Efficient uncertainty quantification using a two-step approach with chaos collocation

TL;DR: In this article, a two-step approach with Chaos Collocation for efficient uncertainty quantification in computational fluid-structure interactions is followed, where a Sensitivity Analysis is used to efficiently narrow the problem down from multiple uncertain parameters to one parameter which has the largest influence on the solution.
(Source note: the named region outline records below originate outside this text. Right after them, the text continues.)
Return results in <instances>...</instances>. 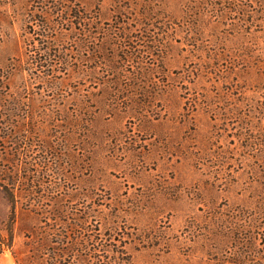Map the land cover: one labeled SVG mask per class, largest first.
Wrapping results in <instances>:
<instances>
[{
  "label": "rangeland",
  "instance_id": "obj_1",
  "mask_svg": "<svg viewBox=\"0 0 264 264\" xmlns=\"http://www.w3.org/2000/svg\"><path fill=\"white\" fill-rule=\"evenodd\" d=\"M45 2L0 0V264H264V0Z\"/></svg>",
  "mask_w": 264,
  "mask_h": 264
},
{
  "label": "trees",
  "instance_id": "obj_2",
  "mask_svg": "<svg viewBox=\"0 0 264 264\" xmlns=\"http://www.w3.org/2000/svg\"><path fill=\"white\" fill-rule=\"evenodd\" d=\"M46 5H50L53 4V8L54 11L49 12L46 11V15H50L56 18H60L61 20H68L70 22H79V23H87V22H91L92 20H94V16H90L89 13H87L84 9H81L80 11H77V9H74L71 7H68L67 11H63L62 9H60V5L62 3H55L54 1H49V0H45ZM46 17V16H45ZM122 17V16H121ZM36 15H31V22H36ZM37 23V22H36ZM31 32H35L32 31L33 29H30ZM41 32V33H40ZM32 34V33H30ZM37 36L41 37L40 39H35L34 37ZM54 37H56V33L54 31V26L51 25V20L46 18V21L42 22L39 31H36V33H33V35L29 38L26 39V45L28 47V52H32L33 50H35V43L36 40L39 41V44H41L42 46V51L44 52V58L40 59L41 65L42 64H47V59L51 58V51H52V45H54ZM2 82V81H0ZM4 192L6 194V196L8 197L9 201L11 202V204L14 205L15 207V203H16V195H15V191L13 187L10 186H3Z\"/></svg>",
  "mask_w": 264,
  "mask_h": 264
}]
</instances>
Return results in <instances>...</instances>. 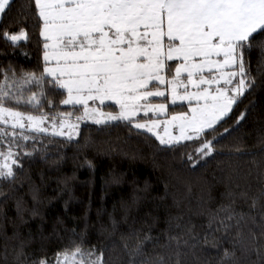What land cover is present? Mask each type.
<instances>
[{
  "label": "snow or ice",
  "instance_id": "1",
  "mask_svg": "<svg viewBox=\"0 0 264 264\" xmlns=\"http://www.w3.org/2000/svg\"><path fill=\"white\" fill-rule=\"evenodd\" d=\"M14 3L0 0V19ZM23 7L26 15L16 21L17 31L10 34L2 28L0 36L17 45L28 39L27 28H34L42 55L35 69L11 61L0 65V185L16 184L18 173L26 171L25 163L35 156L46 161L50 146L78 144L80 126L89 121L104 127L123 122L129 132L151 133L164 150L191 147V152L180 153V159L193 171L225 154L221 141L237 128H224L223 133L218 128L235 116L241 98L258 87L251 71L253 51L259 53L258 64H264V0H26ZM20 55L31 59L27 52ZM56 89L64 90L62 98H52ZM153 98L161 102L153 103ZM106 101L114 102L118 110L104 111L112 106ZM185 102L187 111L169 113V105ZM59 105L73 110L58 111ZM247 111L236 117V125L246 119ZM54 137H63L64 145H52ZM232 152L242 149L235 147L228 154ZM37 193L33 187L32 199L38 203ZM0 195L7 200L6 194ZM238 198L251 201L249 212L238 211L234 197L209 215L202 235L193 234L192 225L177 234L165 230L161 244L160 236L151 234L154 220L147 231L135 230L131 245L122 236L127 264H182L181 256L187 255L182 249L197 247L222 249L217 264H245L252 254L264 264V243L257 246L264 239V186L251 196L242 191ZM258 206L259 237L251 228L245 237L247 218L256 224L251 212ZM16 211L24 223L23 212L38 215L22 199L16 201ZM58 222L62 223L59 218ZM115 224L113 220V228ZM12 227L13 236L5 230L0 247L5 264L7 241L19 238L17 226ZM65 231L70 232L67 244L53 229L61 246L51 257L43 247L40 256L25 251L32 243L31 233L27 240L20 239L15 264H109L107 249L89 245L86 231ZM216 233L230 247L224 248ZM149 243L153 250L164 251L148 255Z\"/></svg>",
  "mask_w": 264,
  "mask_h": 264
},
{
  "label": "trees",
  "instance_id": "2",
  "mask_svg": "<svg viewBox=\"0 0 264 264\" xmlns=\"http://www.w3.org/2000/svg\"><path fill=\"white\" fill-rule=\"evenodd\" d=\"M25 2L15 0L12 11L0 19V29L7 28L10 34L17 31L16 21L21 15H26ZM27 30L28 39L17 45L0 36V52L7 53L0 55V65L11 61L26 69L37 67L42 55L40 38L34 28ZM21 51L29 53L31 59L26 60L20 55ZM259 60L258 51H253L251 71L257 78L258 87L252 94L246 93L241 98L243 102L238 109H234L235 116L218 128L220 133L224 132V128L231 130L236 127L237 130L231 136L225 134L227 138L221 141L225 154L209 160L206 166L190 170L181 163L180 153L191 152V147L175 152L164 150L151 133L138 135L136 130L129 132L123 122H114L108 127L83 123L81 135L76 138L78 144L62 148L50 146L46 161L37 155L26 162V171L18 173L16 184L0 185V193L8 197L5 200L0 195V247L5 243V230L9 237L13 236V223L19 232L18 239L7 241V264H15L14 250L20 239L27 240L30 233L32 243L25 251L35 256L43 254L40 251L43 247L51 257L61 246V241L53 235L54 228L64 238V244H67L70 235L65 230L76 229L78 233L86 231L89 245L107 249L105 256L110 257L109 264H127L128 257L121 237H125L131 245L135 230L147 231V225H153L154 220L151 234L160 236V243L163 244L165 238L161 233L165 230L177 234L192 225L193 234L202 235L207 230L209 215L222 205L229 204L234 197V207L238 211L249 212L248 203L251 201L246 203L238 198V194L247 191L250 196L255 195L264 186V64H258ZM258 66L260 75H257ZM63 91L56 89L52 98H62L60 93ZM154 100L161 101L160 98ZM106 105H112L104 107L106 110L118 109L114 103ZM246 109L249 110L246 119L236 125V117ZM72 110L66 105H59L58 108V111ZM181 111H187L186 103L185 106L180 103L169 105V113ZM41 139L48 143V138ZM50 139L52 145H64L63 137ZM235 147H240L242 152L228 154ZM116 179L119 182H115ZM33 187L38 188V203L32 199ZM230 192L233 195L230 196ZM134 197L138 198L135 203ZM18 199H22L28 209L35 207L38 215L32 217L30 212L25 211L22 216L26 223L22 222L16 211ZM251 216L256 218V224L251 222L250 217L247 218L245 237L249 228L259 237V206L251 212ZM58 218L62 223L58 222ZM216 237L224 248L230 247L227 239H221V233H216ZM260 243H264V239L259 240L257 246ZM145 247L148 255L164 251L159 247L153 250L151 243ZM182 251L187 253L181 256L182 264H217L222 255V249L213 248L203 251L199 247L192 251L183 248ZM172 259L174 262L175 256ZM0 264L5 262L0 259ZM245 264H260V261L252 254Z\"/></svg>",
  "mask_w": 264,
  "mask_h": 264
},
{
  "label": "rangeland",
  "instance_id": "3",
  "mask_svg": "<svg viewBox=\"0 0 264 264\" xmlns=\"http://www.w3.org/2000/svg\"><path fill=\"white\" fill-rule=\"evenodd\" d=\"M19 43V42H18ZM154 99H157V98H153V100H152V102L153 103H160L161 101H155ZM159 99V98H158ZM105 103H114V102H112V101H106ZM186 103V102H185ZM118 107V106H117ZM104 111H112V112H115V111H117L118 109H116V110H113V109H103ZM89 123H92V122H90L89 121ZM83 124V123H82ZM81 124V125H82ZM81 127V126H80ZM161 131H162V129H161Z\"/></svg>",
  "mask_w": 264,
  "mask_h": 264
},
{
  "label": "bare ground",
  "instance_id": "4",
  "mask_svg": "<svg viewBox=\"0 0 264 264\" xmlns=\"http://www.w3.org/2000/svg\"><path fill=\"white\" fill-rule=\"evenodd\" d=\"M202 216V215H201Z\"/></svg>",
  "mask_w": 264,
  "mask_h": 264
},
{
  "label": "crops",
  "instance_id": "5",
  "mask_svg": "<svg viewBox=\"0 0 264 264\" xmlns=\"http://www.w3.org/2000/svg\"><path fill=\"white\" fill-rule=\"evenodd\" d=\"M163 118V117H162Z\"/></svg>",
  "mask_w": 264,
  "mask_h": 264
}]
</instances>
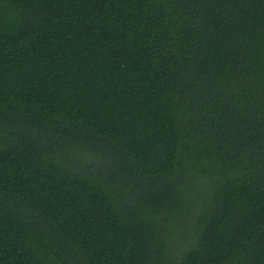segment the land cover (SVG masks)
<instances>
[{"label": "trees", "instance_id": "trees-1", "mask_svg": "<svg viewBox=\"0 0 264 264\" xmlns=\"http://www.w3.org/2000/svg\"><path fill=\"white\" fill-rule=\"evenodd\" d=\"M0 264H264V0H0Z\"/></svg>", "mask_w": 264, "mask_h": 264}, {"label": "rangeland", "instance_id": "rangeland-1", "mask_svg": "<svg viewBox=\"0 0 264 264\" xmlns=\"http://www.w3.org/2000/svg\"><path fill=\"white\" fill-rule=\"evenodd\" d=\"M190 230H191V225L190 224H183L180 228H178L177 230H176V236L177 237H181L182 235L184 236V235H188L189 234V232H190ZM177 251V250H176Z\"/></svg>", "mask_w": 264, "mask_h": 264}]
</instances>
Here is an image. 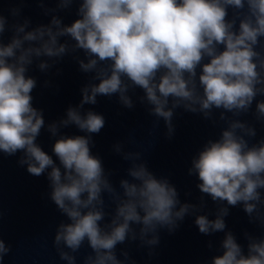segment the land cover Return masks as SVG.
<instances>
[{
  "label": "clouds",
  "instance_id": "clouds-1",
  "mask_svg": "<svg viewBox=\"0 0 264 264\" xmlns=\"http://www.w3.org/2000/svg\"><path fill=\"white\" fill-rule=\"evenodd\" d=\"M46 2L39 0L41 6ZM55 3L57 7L45 9V14L76 3L78 18L65 25L52 15L48 24L30 29L29 19L21 22L19 8L10 9L12 23L0 12V152L22 153L18 164L32 176L47 173L49 198L68 221L55 230L59 258L77 264L76 254L87 241L91 253L83 264H127L128 252L122 251L124 259H119L118 245L138 240L152 256L161 230L174 233L186 216H194L201 234L225 233L223 252L211 264H264V237L246 232L245 254L234 234L225 231L224 219L228 206L241 205L250 222L264 225V138L250 143L256 128L238 118L255 102V118L264 122V99H257L264 96V55L257 50L264 38V0ZM5 32L12 33L7 43ZM77 51L85 56L74 57L80 70L93 75L81 88L80 103L46 124L43 110L32 103L37 81L28 75L29 68L38 62L39 70L46 72ZM136 88L143 90L138 100L157 118L156 125L163 120L169 139L175 133L176 109L225 125L219 138L209 139L192 158L188 169V175L197 176L200 193L221 205L215 219L200 214L206 207L203 195L199 203L182 202L175 185L150 171L140 152L125 151L122 143L113 146L130 162L128 178L120 179L119 188L102 160L92 154V135L105 127V118L82 111L84 105H95L98 96L116 95L122 106L132 109L129 92ZM72 125L86 135L60 134ZM45 128L57 137L52 152L59 165L37 143ZM105 194L114 205L112 212L105 210ZM10 251L0 236V262Z\"/></svg>",
  "mask_w": 264,
  "mask_h": 264
}]
</instances>
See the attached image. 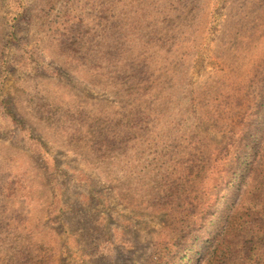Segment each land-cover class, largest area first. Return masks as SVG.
<instances>
[{
  "label": "rangeland",
  "instance_id": "obj_1",
  "mask_svg": "<svg viewBox=\"0 0 264 264\" xmlns=\"http://www.w3.org/2000/svg\"><path fill=\"white\" fill-rule=\"evenodd\" d=\"M0 264H264V0H0Z\"/></svg>",
  "mask_w": 264,
  "mask_h": 264
}]
</instances>
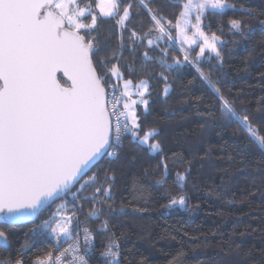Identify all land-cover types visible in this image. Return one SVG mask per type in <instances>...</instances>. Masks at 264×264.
Here are the masks:
<instances>
[{
    "label": "trees",
    "instance_id": "trees-1",
    "mask_svg": "<svg viewBox=\"0 0 264 264\" xmlns=\"http://www.w3.org/2000/svg\"><path fill=\"white\" fill-rule=\"evenodd\" d=\"M228 2L248 11L229 9L220 14L209 9L202 18L205 33H215L224 41L217 46L222 64L208 51L197 57L198 46L185 48L167 37L148 46L147 39H155L154 35L143 42L131 37V31L140 36L152 27L147 8L175 24L182 9L178 0H144L143 4L141 0H122V8L131 5L123 47L118 17L102 18L98 32L93 33L98 36L96 43L103 49L102 55L112 57L107 67L118 64L123 74L110 77L108 84L119 88L120 80L148 81L149 113L142 126L159 129L157 139L164 151L150 153L124 135L118 158L102 157L80 183L98 172L105 187L112 183L109 203L117 212L123 206L125 214L110 213L104 206L100 219L90 218L93 203L82 197L91 196L98 185H87L78 192L77 183L35 220L0 223L9 241L7 247H0V264L17 259L32 264L37 257L54 254L65 241L57 242L51 235L38 237L32 230L53 212L62 211L64 204L78 215L80 227H74V234L84 227L92 230L95 250L87 254L89 264H106L101 253L111 234L100 229L103 220L119 240L121 264H264V148L250 142L239 124L222 115L215 94L196 70L199 67L208 74L236 111L248 115L264 133V29L260 23L264 21V0ZM230 19L242 20L253 31L241 36L231 28ZM185 51L189 61L173 64L174 59L183 61ZM161 73L168 78L167 97ZM136 111L143 113V105L138 104ZM106 171L114 175V182L104 181ZM178 173L185 177L182 188L174 183ZM158 180L163 184L158 185ZM169 193L173 197L184 194L188 207H167ZM95 206L101 208L99 203Z\"/></svg>",
    "mask_w": 264,
    "mask_h": 264
},
{
    "label": "snow or ice",
    "instance_id": "snow-or-ice-1",
    "mask_svg": "<svg viewBox=\"0 0 264 264\" xmlns=\"http://www.w3.org/2000/svg\"><path fill=\"white\" fill-rule=\"evenodd\" d=\"M177 6L182 7V11L173 24L144 4L152 27L140 36L131 31V37L143 42L154 35L155 39H147L148 46L165 37L179 39L181 45L198 46L197 57H204L207 49L215 53L222 64L217 45L224 41L215 33H205L202 18L208 9L220 14L229 9L233 12L248 10L238 9L228 0H183L182 4L178 0ZM130 7L122 8V0H0V220L14 223L19 219L38 218L43 209L80 183L100 158H118L117 149L122 146L124 135H130L138 146L146 147L150 153L164 151L157 139L159 129L142 126L149 113L146 96L150 94V84L147 80L139 82L136 93L139 99L135 100L131 99L132 81L125 80L124 91L117 97L116 85H109L108 80L123 74L118 64L107 67L112 57L102 55L103 49L96 43L98 36L93 34L98 32L102 18L118 17L116 24L122 26L119 39L123 47ZM260 23L264 29V21ZM229 24L241 36L253 31L240 19H230ZM170 29L175 30V36ZM144 55L147 57V52ZM188 61L185 51L183 61L174 59L173 64ZM164 63L161 60V64ZM167 67L171 69L172 65ZM196 70L215 94L222 115L229 122L239 124L248 133L250 142L264 148V133L260 127L254 125L248 115L236 111L208 74L199 67ZM58 73H62L64 79ZM160 76L165 81L163 94L167 97L168 78L163 73ZM138 104L143 105L141 114L136 111ZM161 165L167 175L163 159ZM98 176V172L93 173L77 190L81 192L87 185H98L91 196L82 197L93 203L89 217L100 219L104 206L110 213L125 214L123 206L117 212L109 203L112 183L105 187ZM114 180V175L106 171L104 181ZM184 180V175L178 173L174 183L178 182L182 188ZM157 184L162 185L163 181L158 180ZM167 195V207H188L184 194ZM96 203L101 208H97ZM61 207L62 211L53 212L32 234L52 235L57 242L72 243L55 256L49 252L37 257L34 264H89L87 254L95 250L92 230L83 228L82 246L79 231L73 233L74 227H80L76 211L67 204ZM100 229L111 234L101 253L106 264H121L120 243L107 220L101 222ZM0 243L9 244L2 230ZM15 264H23L22 259H17Z\"/></svg>",
    "mask_w": 264,
    "mask_h": 264
},
{
    "label": "rangeland",
    "instance_id": "rangeland-1",
    "mask_svg": "<svg viewBox=\"0 0 264 264\" xmlns=\"http://www.w3.org/2000/svg\"><path fill=\"white\" fill-rule=\"evenodd\" d=\"M209 10V9H208ZM181 11H182V9H181ZM180 11V12H181ZM193 23H195V19H194V15H193ZM170 31H172V34H173V36H175V30L174 29H170ZM191 33V30H189V34ZM209 35H211V34H209ZM172 41H174L175 43H177L179 46H183V47H185V48H192V47H194V46H196V45H193V46H191V47H189L188 45H181V43H180V41H179V39H175V40H172ZM218 46V45H217ZM206 51H208L207 49L205 50V52ZM198 52H199V47H198ZM117 78V77H116ZM124 81L125 80H120L119 81V89H120V92L122 93L123 91H124V87H123V84H124ZM139 85V82H137V83H134V82H132V86H131V88H130V91H131V93H132V96H131V99H135V100H138L139 99V97L136 95V93H137V90H138V88H137V86ZM137 107V106H136ZM52 236V235H51ZM53 237V236H52ZM53 238H55V237H53Z\"/></svg>",
    "mask_w": 264,
    "mask_h": 264
},
{
    "label": "built area",
    "instance_id": "built-area-1",
    "mask_svg": "<svg viewBox=\"0 0 264 264\" xmlns=\"http://www.w3.org/2000/svg\"><path fill=\"white\" fill-rule=\"evenodd\" d=\"M111 92H112V89L109 88V93L111 94ZM115 93H116L117 97H119V96L121 95L120 89H119L118 87H116V89H115ZM79 233H80V236H79L80 244L83 246V245H84L83 231H82V232L80 231ZM74 235H75V234H74ZM70 243H72V241H67V242H65L60 248H58V249L56 250V252L53 254V256H55L56 254H58V252L61 251V250H63V248L68 247V244H70ZM92 244H93V241H92ZM81 254H84V253L82 252ZM34 262H35V261H33L32 264H34ZM9 264H15V261H14V262H11V263H9ZM23 264H25V263L23 262Z\"/></svg>",
    "mask_w": 264,
    "mask_h": 264
},
{
    "label": "water",
    "instance_id": "water-1",
    "mask_svg": "<svg viewBox=\"0 0 264 264\" xmlns=\"http://www.w3.org/2000/svg\"><path fill=\"white\" fill-rule=\"evenodd\" d=\"M59 75H61L62 77H63V74L62 73H58V76ZM101 159V158H100ZM99 159V160H100ZM98 160V161H99ZM36 218H33V219H26V218H24V219H19V220H17V221H15L14 223H11V222H4V221H2V220H0V223H7V224H11V225H17V224H21V223H25V222H29V221H32V220H35ZM8 246V245H7ZM7 246H5V245H3L2 243H0V247H3V248H5V247H7Z\"/></svg>",
    "mask_w": 264,
    "mask_h": 264
}]
</instances>
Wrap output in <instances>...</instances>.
Abstract: In this paper a Two Step approach with Chaos Collocation for efficient uncertainty quantification in computational fluid-structure interactions is followed. In Step I, a Sensitivity Analysis is used to efficiently narrow the problem down from multiple uncertain parameters to one parameter which has the largest influence on the solution. In Step II, for this most important parameter the Chaos Collocation method is employed to obtain the stochastic response of the solution. The Chaos Collocation method is presented in this paper, since a previous study showed that no efficient method was available for arbitrary probability distributions. The Chaos Collocation method is compared on efficiency with Monte Carlo simulation, the Polynomial Chaos method, and the Stochastic Collocation method. The Chaos Collocation method is non-intrusive and shows exponential convergence with respect to the polynomial order for arbitrary parameter distributions. Finally, the efficiency of the Two Step approach with Chaos Collocation is demonstrated for the linear piston problem with an unsteady boundary condition. A speed-up of a factor of 100 is obtained compared to a full uncertainty analysis for all parameters.